### Entries provided
+ + +

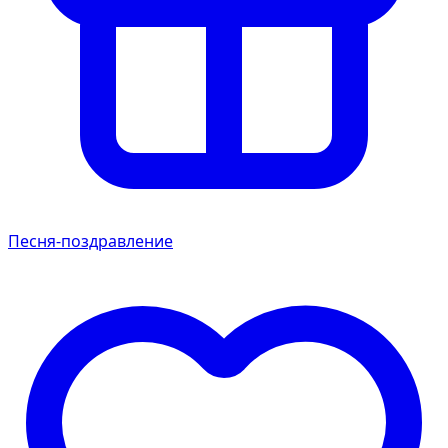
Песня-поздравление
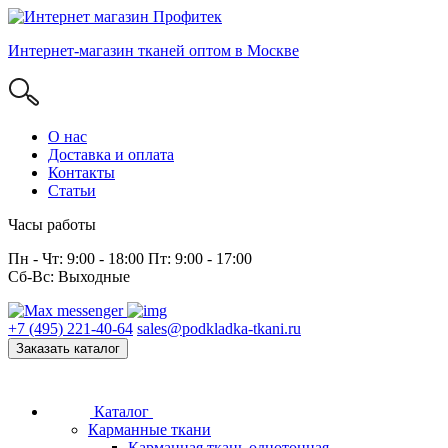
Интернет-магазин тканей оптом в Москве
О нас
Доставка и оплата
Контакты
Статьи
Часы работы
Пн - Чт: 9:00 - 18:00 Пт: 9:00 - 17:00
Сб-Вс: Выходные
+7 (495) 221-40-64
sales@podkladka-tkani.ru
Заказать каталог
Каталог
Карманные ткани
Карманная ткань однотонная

+ + +

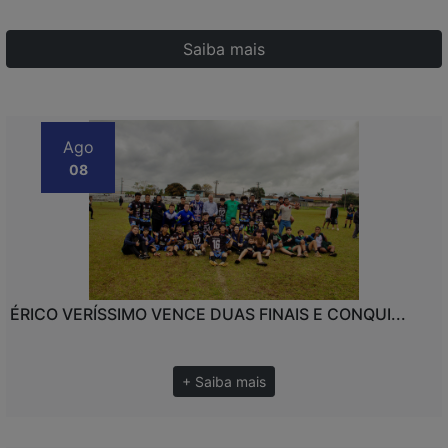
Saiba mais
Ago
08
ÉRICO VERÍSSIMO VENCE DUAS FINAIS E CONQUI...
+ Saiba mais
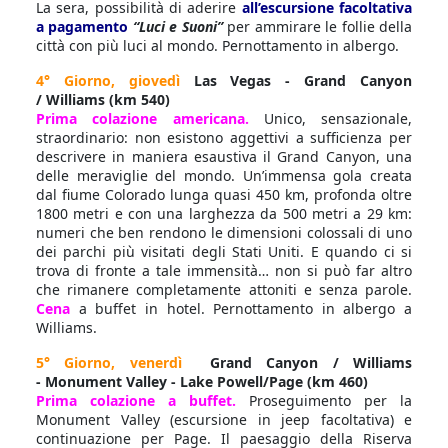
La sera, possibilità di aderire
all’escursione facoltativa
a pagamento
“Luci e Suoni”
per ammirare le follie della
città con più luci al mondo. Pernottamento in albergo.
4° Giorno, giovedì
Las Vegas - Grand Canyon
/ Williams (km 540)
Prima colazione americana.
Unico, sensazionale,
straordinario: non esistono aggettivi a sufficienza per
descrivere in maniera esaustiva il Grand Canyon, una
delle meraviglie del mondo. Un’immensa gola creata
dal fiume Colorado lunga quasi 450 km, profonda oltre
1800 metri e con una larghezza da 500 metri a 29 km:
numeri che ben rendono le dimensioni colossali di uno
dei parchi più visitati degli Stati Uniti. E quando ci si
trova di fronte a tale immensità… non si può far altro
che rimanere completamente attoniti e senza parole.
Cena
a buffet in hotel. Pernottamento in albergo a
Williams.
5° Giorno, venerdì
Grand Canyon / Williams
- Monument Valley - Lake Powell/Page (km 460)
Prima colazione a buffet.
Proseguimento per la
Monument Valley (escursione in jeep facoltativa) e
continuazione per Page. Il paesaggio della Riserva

+ + +

### Problem
Find "Williams (km 540)" in the entries above and copy that whole line exactly, then each line after it through the line that contains "numeri che ben".

### Exercise output
/ Williams (km 540)
Prima colazione americana.
Unico, sensazionale,
straordinario: non esistono aggettivi a sufficienza per
descrivere in maniera esaustiva il Grand Canyon, una
delle meraviglie del mondo. Un’immensa gola creata
dal fiume Colorado lunga quasi 450 km, profonda oltre
1800 metri e con una larghezza da 500 metri a 29 km:
numeri che ben rendono le dimensioni colossali di uno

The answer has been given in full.